What is in a name?

Tlingit, Sheet'ká Kwáan: Aaak'wtaatseen (Salmon boy), before 1882. Wood with red and black paint What is in a name? This year, the Museum’s Andrew W. Mellon Research Specialist for Understudied Collections in Native American art, Dr. India Young, has been considering histories of collecting and currents in digital repatriation. Digital repatriation is a fairly new effort by museums and other institutions, enabled by technology, to conceptually return belongings to Indigenous peoples.

As a collection of more than 800 objects from the Northwest Coast is prepared for the Museum's online database, questions arise: what are the ethical obligations of the institution? How do Indigenous communities want their belongings accessed online? What belongings are not appropriate for digital spaces? What overtures of return can the museum activate in the digital world?

Dr. Young is looking to answer these questions by addressing the basics of museum records. An object’s archival footprint, known without irony as a “tombstone,” includes name of the artist, the artwork’s title, its date of creation, and its materiality. For the majority of historic, Indigenous belongings in museum collections these simple facts become glaring voids of knowledge. At the time of their collection, the objects’ proper appellation and the artists’ names went unrecorded. Dates might be pinned to when a work was acquired, but rarely to when it was made. Geographic classifications used by museums originated in settler-colonialism and so define Euro-American rather than Indigenous concepts of territory. Through collaboration with Northwest Coast Native communities, Dr. Young is working to title belongings in the Tlingit and Haida languages of their makers, to suggest how dates communicate institutional collecting histories, and to define materials and geographies in Indigenous terms. 

Take this figure as an example (at left). Aak’wtaatseen (Salmon Boy) represents a transformation story made to appeal to the first wave of American settlement and tourism in Southeast Alaska, by an artist from Sheet’ká Kwáan, or present day Sitka. When the story of Salmon Boy is told in Tlingit, language ties names to places with the same inseparability of Einstein to Princeton. The short, English version recalls:

Map detail of Alaska

A young boy had no respect for salmon, even though they are vital to Tlingit lifeways. He disrespected them by not eating them completely, by not disposing of their bones properly, and by overfishing. One day when he was swimming in a river of spawning salmon, a current pulled him into the ocean with all of the salmon spirits who had given? their bodies to feed the people and animals near that river. 

In the ocean he lived with the Salmon People all winter, where by example, they taught him to respect salmon. In the ocean, salmon looked just like humans. Salmon Boy witnessed the violence inflicted upon salmon people when humans did not treat them properly. He learned to properly dispose of salmon bones, to not overfish, and to show respect for salmon as a vital component of human life. 

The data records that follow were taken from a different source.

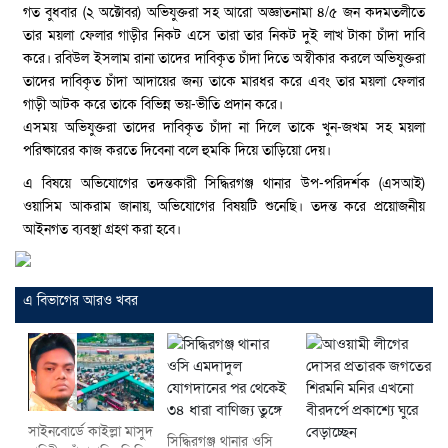
গত বুধবার (২ অক্টোবর) অভিযুক্তরা সহ আরো অজ্ঞাতনামা ৪/৫ জন কদমতলীতে
তার ময়লা ফেলার গাড়ীর নিকট এসে তারা তার নিকট দুই লাখ টাকা চাঁদা দাবি
করে। রবিউল ইসলাম রানা তাদের দাবিকৃত চাঁদা দিতে অস্বীকার করলে অভিযুক্তরা
তাদের দাবিকৃত চাঁদা আদায়ের জন্য তাকে মারধর করে এবং তার ময়লা ফেলার
গাড়ী আটক করে তাকে বিভিন্ন ভয়-ভীতি প্রদান করে।
এসময় অভিযুক্তরা তাদের দাবিকৃত চাঁদা না দিলে তাকে খুন-জখম সহ ময়লা
পরিষ্কারের কাজ করতে দিবেনা বলে হুমকি দিয়ে তাড়িয়ো দেয়।
এ বিষয়ে অভিযোগের তদন্তকারী সিদ্ধিরগঞ্জ থানার উপ-পরিদর্শক (এসআই)
ওয়াসিম আকরাম জানায়, অভিযোগের বিষয়টি শুনেছি। তদন্ত করে প্রয়োজনীয়
আইনগত ব্যবস্থা গ্রহণ করা হবে।
এ বিভাগের আরও খবর
সাইনবোর্ডে কাইল্লা মাসুদ
সিদ্ধিরগঞ্জ থানার ওসি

In the spring the Salmon Boy returned with the Salmon People to the river. His mother caught him with a net, and immediately recognized him as her son. She took care of him as a salmon and slowly he transformed back into a boy.

He taught his people about all the appropriate ways to treat and use salmon. One spring he saw an old, tired salmon in the stream which he recognized as his salmon spirit. He speared the fished and immediately died. His people knew to return his body to the river so that his spirit could return to the Salmon People.

Princeton’s goal for digital repatriation parallel Salmon Boy’s lessons: The Museum is consulting with origin communities and listening to Indigenous directives to learn how to steward these belongings with respect. This is the beginning of an ongoing relationship of exchange, and of continued return.